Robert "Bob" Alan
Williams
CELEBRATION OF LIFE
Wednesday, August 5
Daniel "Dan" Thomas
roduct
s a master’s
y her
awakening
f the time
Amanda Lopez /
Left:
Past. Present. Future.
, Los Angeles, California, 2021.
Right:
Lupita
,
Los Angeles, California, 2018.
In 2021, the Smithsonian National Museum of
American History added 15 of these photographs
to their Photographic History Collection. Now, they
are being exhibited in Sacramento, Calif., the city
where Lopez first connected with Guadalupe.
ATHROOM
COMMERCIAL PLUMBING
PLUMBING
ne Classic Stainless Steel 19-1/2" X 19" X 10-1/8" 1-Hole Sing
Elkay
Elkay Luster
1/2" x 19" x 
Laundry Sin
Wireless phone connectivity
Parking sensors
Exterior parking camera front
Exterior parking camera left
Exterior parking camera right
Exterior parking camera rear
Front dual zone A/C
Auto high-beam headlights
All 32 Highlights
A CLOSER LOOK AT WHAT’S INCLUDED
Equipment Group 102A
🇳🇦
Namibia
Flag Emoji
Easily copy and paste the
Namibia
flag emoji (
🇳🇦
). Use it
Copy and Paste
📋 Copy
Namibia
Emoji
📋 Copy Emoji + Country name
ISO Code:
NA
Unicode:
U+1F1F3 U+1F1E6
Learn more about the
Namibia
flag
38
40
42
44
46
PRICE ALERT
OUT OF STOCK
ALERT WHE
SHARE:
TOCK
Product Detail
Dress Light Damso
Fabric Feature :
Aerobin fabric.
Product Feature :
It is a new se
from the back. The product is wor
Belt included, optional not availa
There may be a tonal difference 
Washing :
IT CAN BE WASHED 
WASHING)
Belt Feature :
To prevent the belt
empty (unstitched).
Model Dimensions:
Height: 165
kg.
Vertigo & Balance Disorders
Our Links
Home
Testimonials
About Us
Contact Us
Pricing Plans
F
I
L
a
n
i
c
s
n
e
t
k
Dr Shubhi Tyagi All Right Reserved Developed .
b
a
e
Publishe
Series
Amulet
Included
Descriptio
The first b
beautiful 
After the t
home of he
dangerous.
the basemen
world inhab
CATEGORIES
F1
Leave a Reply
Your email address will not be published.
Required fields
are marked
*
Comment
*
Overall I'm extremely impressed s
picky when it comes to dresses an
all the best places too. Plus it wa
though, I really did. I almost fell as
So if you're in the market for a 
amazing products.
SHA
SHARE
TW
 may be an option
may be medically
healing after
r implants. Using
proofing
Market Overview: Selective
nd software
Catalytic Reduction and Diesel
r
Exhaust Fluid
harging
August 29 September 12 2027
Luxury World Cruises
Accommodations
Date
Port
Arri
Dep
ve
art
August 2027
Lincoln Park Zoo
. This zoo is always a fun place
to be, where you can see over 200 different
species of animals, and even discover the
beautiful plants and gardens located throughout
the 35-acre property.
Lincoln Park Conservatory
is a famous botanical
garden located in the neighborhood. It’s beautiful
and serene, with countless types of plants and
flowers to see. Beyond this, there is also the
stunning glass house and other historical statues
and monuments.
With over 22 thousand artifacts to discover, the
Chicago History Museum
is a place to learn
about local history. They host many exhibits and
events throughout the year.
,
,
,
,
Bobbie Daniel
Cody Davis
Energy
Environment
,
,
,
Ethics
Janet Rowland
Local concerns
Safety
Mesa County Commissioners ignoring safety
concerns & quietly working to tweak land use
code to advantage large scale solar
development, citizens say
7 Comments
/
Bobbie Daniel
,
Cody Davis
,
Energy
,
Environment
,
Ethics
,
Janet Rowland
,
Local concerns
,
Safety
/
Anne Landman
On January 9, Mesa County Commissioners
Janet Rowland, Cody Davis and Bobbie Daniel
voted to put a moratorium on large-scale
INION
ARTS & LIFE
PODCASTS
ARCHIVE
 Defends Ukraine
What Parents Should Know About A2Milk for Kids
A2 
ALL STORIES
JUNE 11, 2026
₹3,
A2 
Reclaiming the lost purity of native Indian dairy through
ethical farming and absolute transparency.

### REQUIRED ACTION
Using the records above, copy word for word the line with "nd software", the line with "a fun place", and every line between them.

### THE COMPLETED TASK
nd software
Catalytic Reduction and Diesel
r
Exhaust Fluid
harging
August 29 September 12 2027
Luxury World Cruises
Accommodations
Date
Port
Arri
Dep
ve
art
August 2027
Lincoln Park Zoo
. This zoo is always a fun place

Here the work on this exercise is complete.